-- RECORDS FOR PROCESSING follows --

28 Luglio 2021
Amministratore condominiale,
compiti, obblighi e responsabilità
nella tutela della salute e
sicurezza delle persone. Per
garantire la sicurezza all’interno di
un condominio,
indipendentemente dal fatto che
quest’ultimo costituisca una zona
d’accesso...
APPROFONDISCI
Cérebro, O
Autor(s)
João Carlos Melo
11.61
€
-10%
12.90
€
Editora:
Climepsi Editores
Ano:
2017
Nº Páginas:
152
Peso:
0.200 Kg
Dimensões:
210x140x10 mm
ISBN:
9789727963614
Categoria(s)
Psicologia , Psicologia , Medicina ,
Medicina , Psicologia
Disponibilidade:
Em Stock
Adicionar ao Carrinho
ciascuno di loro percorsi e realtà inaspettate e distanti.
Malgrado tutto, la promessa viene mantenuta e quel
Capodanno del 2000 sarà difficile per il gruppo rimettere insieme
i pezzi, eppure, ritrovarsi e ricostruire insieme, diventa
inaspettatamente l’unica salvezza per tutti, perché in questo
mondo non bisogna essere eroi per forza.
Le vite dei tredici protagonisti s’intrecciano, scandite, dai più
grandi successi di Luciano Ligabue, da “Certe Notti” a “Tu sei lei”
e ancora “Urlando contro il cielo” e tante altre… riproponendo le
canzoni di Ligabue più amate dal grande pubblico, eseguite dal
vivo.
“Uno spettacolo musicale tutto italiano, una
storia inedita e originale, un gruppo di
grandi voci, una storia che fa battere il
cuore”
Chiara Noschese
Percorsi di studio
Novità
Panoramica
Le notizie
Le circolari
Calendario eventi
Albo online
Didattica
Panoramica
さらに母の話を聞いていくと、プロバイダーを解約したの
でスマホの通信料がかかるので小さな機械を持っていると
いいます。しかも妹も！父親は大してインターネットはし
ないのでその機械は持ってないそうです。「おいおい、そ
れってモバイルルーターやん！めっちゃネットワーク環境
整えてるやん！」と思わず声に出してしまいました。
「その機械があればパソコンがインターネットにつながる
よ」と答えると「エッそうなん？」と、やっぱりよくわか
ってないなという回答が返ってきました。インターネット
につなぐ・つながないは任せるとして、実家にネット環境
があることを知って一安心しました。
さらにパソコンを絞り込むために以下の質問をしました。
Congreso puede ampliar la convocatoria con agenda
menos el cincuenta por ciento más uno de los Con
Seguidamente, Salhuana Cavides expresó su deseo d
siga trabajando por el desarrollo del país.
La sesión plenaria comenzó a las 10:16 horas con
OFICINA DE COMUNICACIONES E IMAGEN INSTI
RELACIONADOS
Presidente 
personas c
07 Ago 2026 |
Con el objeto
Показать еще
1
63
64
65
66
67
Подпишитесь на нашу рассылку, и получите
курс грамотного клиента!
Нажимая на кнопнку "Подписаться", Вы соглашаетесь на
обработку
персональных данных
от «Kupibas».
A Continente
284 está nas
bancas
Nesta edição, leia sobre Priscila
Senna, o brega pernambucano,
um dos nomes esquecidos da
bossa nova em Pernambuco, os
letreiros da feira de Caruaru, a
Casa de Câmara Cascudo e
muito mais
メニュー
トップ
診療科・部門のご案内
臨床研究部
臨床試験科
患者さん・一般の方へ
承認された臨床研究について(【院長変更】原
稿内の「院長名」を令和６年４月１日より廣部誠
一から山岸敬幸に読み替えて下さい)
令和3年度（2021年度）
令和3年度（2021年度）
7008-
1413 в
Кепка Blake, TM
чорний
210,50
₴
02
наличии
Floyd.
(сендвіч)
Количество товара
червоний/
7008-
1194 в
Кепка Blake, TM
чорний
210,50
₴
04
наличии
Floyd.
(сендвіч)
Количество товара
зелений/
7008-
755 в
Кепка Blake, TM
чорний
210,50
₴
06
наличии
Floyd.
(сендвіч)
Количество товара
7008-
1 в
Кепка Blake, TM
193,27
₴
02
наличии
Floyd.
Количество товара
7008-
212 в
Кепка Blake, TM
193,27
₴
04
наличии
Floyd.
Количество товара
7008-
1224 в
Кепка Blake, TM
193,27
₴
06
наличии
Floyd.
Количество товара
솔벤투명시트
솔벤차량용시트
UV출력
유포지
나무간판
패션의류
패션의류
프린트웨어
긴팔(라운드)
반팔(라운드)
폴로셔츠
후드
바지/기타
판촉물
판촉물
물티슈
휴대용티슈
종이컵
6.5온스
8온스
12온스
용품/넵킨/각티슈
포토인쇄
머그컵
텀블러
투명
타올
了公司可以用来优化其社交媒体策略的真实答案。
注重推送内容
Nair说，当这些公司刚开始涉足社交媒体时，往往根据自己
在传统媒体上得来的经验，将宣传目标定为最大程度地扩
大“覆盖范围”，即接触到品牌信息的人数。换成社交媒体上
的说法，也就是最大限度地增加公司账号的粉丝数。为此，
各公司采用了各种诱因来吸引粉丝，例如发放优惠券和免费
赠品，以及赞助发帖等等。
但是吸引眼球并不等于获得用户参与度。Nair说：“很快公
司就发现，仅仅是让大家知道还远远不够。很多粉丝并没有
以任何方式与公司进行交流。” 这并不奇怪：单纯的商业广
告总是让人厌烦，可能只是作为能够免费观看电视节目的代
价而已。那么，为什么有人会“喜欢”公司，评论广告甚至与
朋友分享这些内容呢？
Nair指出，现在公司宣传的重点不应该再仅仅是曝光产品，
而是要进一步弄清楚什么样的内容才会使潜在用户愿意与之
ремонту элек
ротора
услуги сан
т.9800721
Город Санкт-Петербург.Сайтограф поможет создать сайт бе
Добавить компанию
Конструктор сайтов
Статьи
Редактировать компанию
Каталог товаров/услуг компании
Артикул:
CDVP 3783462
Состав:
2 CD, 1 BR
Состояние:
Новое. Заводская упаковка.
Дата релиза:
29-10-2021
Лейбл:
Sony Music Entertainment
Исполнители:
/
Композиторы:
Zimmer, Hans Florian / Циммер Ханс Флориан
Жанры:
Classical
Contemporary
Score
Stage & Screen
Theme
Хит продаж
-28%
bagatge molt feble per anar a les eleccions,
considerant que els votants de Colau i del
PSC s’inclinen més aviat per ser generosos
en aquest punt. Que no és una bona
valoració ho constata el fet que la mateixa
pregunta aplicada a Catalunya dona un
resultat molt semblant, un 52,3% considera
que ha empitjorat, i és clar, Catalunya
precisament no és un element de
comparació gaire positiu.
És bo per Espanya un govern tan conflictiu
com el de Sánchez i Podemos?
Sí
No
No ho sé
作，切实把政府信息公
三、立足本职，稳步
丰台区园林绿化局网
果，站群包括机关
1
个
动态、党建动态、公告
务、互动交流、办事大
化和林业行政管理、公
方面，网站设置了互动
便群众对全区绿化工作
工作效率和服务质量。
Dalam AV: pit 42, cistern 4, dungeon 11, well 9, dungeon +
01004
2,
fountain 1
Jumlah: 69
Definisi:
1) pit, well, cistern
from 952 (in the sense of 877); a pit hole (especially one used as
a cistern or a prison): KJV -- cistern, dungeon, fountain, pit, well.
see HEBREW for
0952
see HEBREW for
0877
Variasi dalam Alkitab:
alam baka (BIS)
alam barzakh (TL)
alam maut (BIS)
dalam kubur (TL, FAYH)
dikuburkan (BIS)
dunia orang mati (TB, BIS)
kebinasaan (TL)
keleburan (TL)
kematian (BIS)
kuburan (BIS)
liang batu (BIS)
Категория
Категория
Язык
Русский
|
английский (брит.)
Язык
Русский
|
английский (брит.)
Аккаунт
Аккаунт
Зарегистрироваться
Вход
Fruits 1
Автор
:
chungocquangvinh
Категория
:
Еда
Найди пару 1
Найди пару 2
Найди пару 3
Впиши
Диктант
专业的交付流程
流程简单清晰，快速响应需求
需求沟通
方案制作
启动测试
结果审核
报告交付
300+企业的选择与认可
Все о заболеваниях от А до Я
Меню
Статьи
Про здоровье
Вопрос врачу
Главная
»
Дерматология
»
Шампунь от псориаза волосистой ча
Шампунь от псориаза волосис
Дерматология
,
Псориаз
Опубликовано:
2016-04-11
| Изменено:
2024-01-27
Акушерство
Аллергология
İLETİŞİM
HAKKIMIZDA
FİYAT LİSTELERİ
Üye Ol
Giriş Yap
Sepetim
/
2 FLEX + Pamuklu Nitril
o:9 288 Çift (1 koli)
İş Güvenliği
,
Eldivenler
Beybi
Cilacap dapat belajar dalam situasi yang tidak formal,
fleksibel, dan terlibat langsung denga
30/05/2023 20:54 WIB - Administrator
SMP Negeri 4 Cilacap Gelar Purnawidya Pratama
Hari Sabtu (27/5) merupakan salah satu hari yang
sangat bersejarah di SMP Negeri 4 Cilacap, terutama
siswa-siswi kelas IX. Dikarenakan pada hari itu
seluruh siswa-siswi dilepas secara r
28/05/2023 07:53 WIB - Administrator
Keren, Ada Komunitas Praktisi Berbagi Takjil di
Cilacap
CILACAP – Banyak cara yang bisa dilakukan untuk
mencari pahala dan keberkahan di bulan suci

-- RECORDS FOR PROCESSING concluded --

# TO-DO ITEM
When the line with "Medicina , Psicologia" is reached in the data above, start copying there, and copy each line exactly until the line with "承認された臨床研究について(【院長変更】原" has been copied; copy nothing else.

# EXPECTED OUTPUT
Medicina , Psicologia
Disponibilidade:
Em Stock
Adicionar ao Carrinho
ciascuno di loro percorsi e realtà inaspettate e distanti.
Malgrado tutto, la promessa viene mantenuta e quel
Capodanno del 2000 sarà difficile per il gruppo rimettere insieme
i pezzi, eppure, ritrovarsi e ricostruire insieme, diventa
inaspettatamente l’unica salvezza per tutti, perché in questo
mondo non bisogna essere eroi per forza.
Le vite dei tredici protagonisti s’intrecciano, scandite, dai più
grandi successi di Luciano Ligabue, da “Certe Notti” a “Tu sei lei”
e ancora “Urlando contro il cielo” e tante altre… riproponendo le
canzoni di Ligabue più amate dal grande pubblico, eseguite dal
vivo.
“Uno spettacolo musicale tutto italiano, una
storia inedita e originale, un gruppo di
grandi voci, una storia che fa battere il
cuore”
Chiara Noschese
Percorsi di studio
Novità
Panoramica
Le notizie
Le circolari
Calendario eventi
Albo online
Didattica
Panoramica
さらに母の話を聞いていくと、プロバイダーを解約したの
でスマホの通信料がかかるので小さな機械を持っていると
いいます。しかも妹も！父親は大してインターネットはし
ないのでその機械は持ってないそうです。「おいおい、そ
れってモバイルルーターやん！めっちゃネットワーク環境
整えてるやん！」と思わず声に出してしまいました。
「その機械があればパソコンがインターネットにつながる
よ」と答えると「エッそうなん？」と、やっぱりよくわか
ってないなという回答が返ってきました。インターネット
につなぐ・つながないは任せるとして、実家にネット環境
があることを知って一安心しました。
さらにパソコンを絞り込むために以下の質問をしました。
Congreso puede ampliar la convocatoria con agenda
menos el cincuenta por ciento más uno de los Con
Seguidamente, Salhuana Cavides expresó su deseo d
siga trabajando por el desarrollo del país.
La sesión plenaria comenzó a las 10:16 horas con
OFICINA DE COMUNICACIONES E IMAGEN INSTI
RELACIONADOS
Presidente 
personas c
07 Ago 2026 |
Con el objeto
Показать еще
1
63
64
65
66
67
Подпишитесь на нашу рассылку, и получите
курс грамотного клиента!
Нажимая на кнопнку "Подписаться", Вы соглашаетесь на
обработку
персональных данных
от «Kupibas».
A Continente
284 está nas
bancas
Nesta edição, leia sobre Priscila
Senna, o brega pernambucano,
um dos nomes esquecidos da
bossa nova em Pernambuco, os
letreiros da feira de Caruaru, a
Casa de Câmara Cascudo e
muito mais
メニュー
トップ
診療科・部門のご案内
臨床研究部
臨床試験科
患者さん・一般の方へ
承認された臨床研究について(【院長変更】原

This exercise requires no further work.